Gerilla eyleme gidiyor
Bir gerilla yerinde duramıyor, dalıp dalıp gülümsüyor ve içinden sürekli şarkılar söylediğini sanıp aslında sesi dışarı bağırmak şeklinde çıkıyorsa bilin ki eylem arifesindedir.
Bir gerilla yerinde duramıyor, dalıp dalıp gülümsüyor ve içinden sürekli şarkılar söylediğini sanıp aslında sesi dışarı bağırmak şeklinde çıkıyorsa bilin ki eylem arifesindedir.

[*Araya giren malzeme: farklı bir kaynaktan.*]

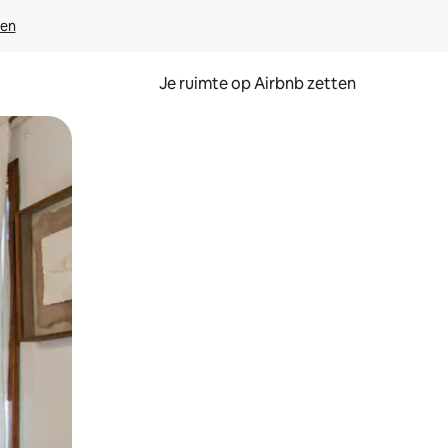
ven
Je ruimte op Airbnb zetten
ken of swipen.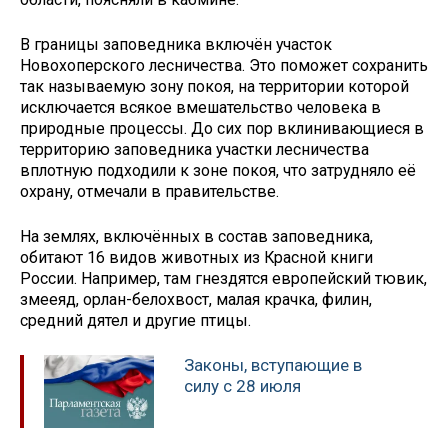
В границы заповедника включён участок
Новохоперского лесничества. Это поможет сохранить
так называемую зону покоя, на территории которой
исключается всякое вмешательство человека в
природные процессы. До сих пор вклинивающиеся в
территорию заповедника участки лесничества
вплотную подходили к зоне покоя, что затрудняло её
охрану, отмечали в правительстве.
На землях, включённых в состав заповедника,
обитают 16 видов животных из Красной книги
России. Например, там гнездятся европейский тювик,
змееяд, орлан-белохвост, малая крачка, филин,
средний дятел и другие птицы.
Законы, вступающие в
силу с 28 июля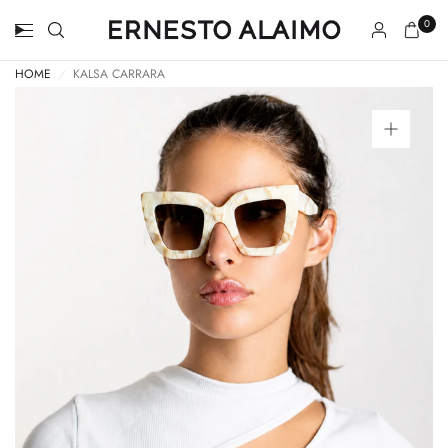
0
HOME
/
KALSA CARRARA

İşte gidiyorlar. Yeni bir neslin özgür yaşamını, bir halkın kurtuluş tarihini yazmaya adanmış yürekler olarak gidiyorlar. Omuzlarında ülkelerinin sömürgeciden kurtuluşunun andıyla gidiyorlar. Alın teri ve kanla sulanan doğurgan topraklarda yürüyorlar.
Bir gerilla yerinde duramıyor, dalıp dalıp gülümsüyor ve içinden sürekli şarkılar söylediğini sanıp aslında sesi dışarı bağırmak şeklinde çıkıyorsa bilin ki eylem arifesindedir. O gerilla grubu da ya eyleme doğru yol alıyor ya da bir savaş sahasına gidiyor. Kabaran yüreklerin buluşmasının sahnesi oluyor eylem alanı.

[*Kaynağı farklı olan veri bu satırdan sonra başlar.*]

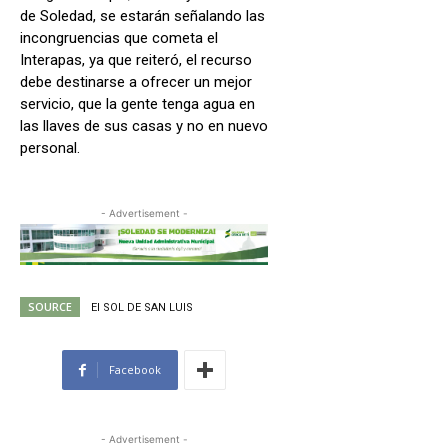
de Soledad, se estarán señalando las
incongruencias que cometa el
Interapas, ya que reiteró, el recurso
debe destinarse a ofrecer un mejor
servicio, que la gente tenga agua en
las llaves de sus casas y no en nuevo
personal.
- Advertisement -
SOURCE
El SOL DE SAN LUIS
Facebook
- Advertisement -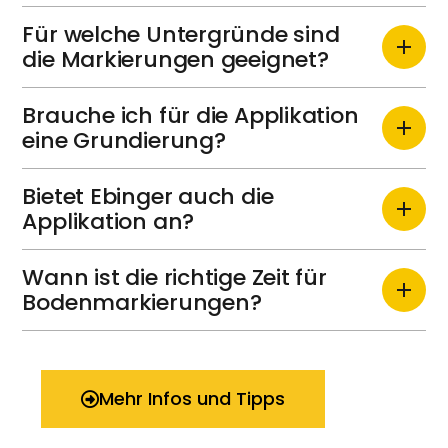
Für welche Untergründe sind
die Markierungen geeignet?
Brauche ich für die Applikation
eine Grundierung?
Bietet Ebinger auch die
Applikation an?
Wann ist die richtige Zeit für
Bodenmarkierungen?
Mehr Infos und Tipps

Gerilla Newal, eyleme hazırlanırken, Kurojahro Direniş Alanına doğru yola çıkarken yüreğinden geçenleri anlatıyor kameraya. Kameraya bakıyor ama halkına, yoldaşlarına sesleniyor. Bu onun son anıymış gibi değil, herşeyin daha yeni başladığına işaret ederek yürüyor. Gerillanın dili her zaman net ve sadedir. Aldığı ve yerine getirmesi gereken görevin tarihsel sorumluluğunun her zaman farkındadır. Hatta sadece kendisi için değil, herkesin yerine getirmesi gereken görevleri olduğunu da bilir. İşte Newal’in sözleri: “Birçok yerde operasyonlar başladı. Gerilla ve Önderliğimize sonuna kadar bağlı olduğumuzu herkes biliyor. Arkadaşların moral ve coşkuları yerinde. Kürtleri katletmelerine sessiz kalınamaz. İşgalci Türk ordusu ne yaparsa yapsın kazanamayacak. Kaybedeceklerini bildikleri için kimyasal kullanıyor. Gerilla bitmez, hep olacak ve kazanacak.”
Bir defter var ceplerinde, geleceği örmek için eli tetikte olan uçurumlu bir yürek var. Kendi askerinin cenazesini bile almaya yeltenmeyip siyah poşetlerle uçurumlardan atan bir devletin zihniyetine karşı savaşıyor gerilla.
Dizilir kelimeler, her biri kendi anlatacağı kahramanını seçer, tıpkı savaş gibi. Zap da kendi kahramanlarını seçip çizgi haline getiriyor.